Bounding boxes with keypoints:
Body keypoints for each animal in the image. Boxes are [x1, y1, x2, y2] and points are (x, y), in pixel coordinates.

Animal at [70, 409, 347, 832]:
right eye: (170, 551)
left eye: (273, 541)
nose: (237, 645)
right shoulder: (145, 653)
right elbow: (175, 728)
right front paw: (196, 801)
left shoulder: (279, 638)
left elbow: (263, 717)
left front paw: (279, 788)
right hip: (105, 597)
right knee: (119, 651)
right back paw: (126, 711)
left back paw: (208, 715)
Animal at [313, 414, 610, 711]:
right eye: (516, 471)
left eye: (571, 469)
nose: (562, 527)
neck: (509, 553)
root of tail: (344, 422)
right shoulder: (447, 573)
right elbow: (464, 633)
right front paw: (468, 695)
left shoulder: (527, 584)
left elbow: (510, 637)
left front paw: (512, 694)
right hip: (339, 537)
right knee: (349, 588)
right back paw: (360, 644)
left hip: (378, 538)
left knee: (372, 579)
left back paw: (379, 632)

- [Exercise] Beginning with the line that contains "root of tail: (344, 422)", repeat every line through the end of the records and nothing more.

- [Problem solution]
root of tail: (344, 422)
right shoulder: (447, 573)
right elbow: (464, 633)
right front paw: (468, 695)
left shoulder: (527, 584)
left elbow: (510, 637)
left front paw: (512, 694)
right hip: (339, 537)
right knee: (349, 588)
right back paw: (360, 644)
left hip: (378, 538)
left knee: (372, 579)
left back paw: (379, 632)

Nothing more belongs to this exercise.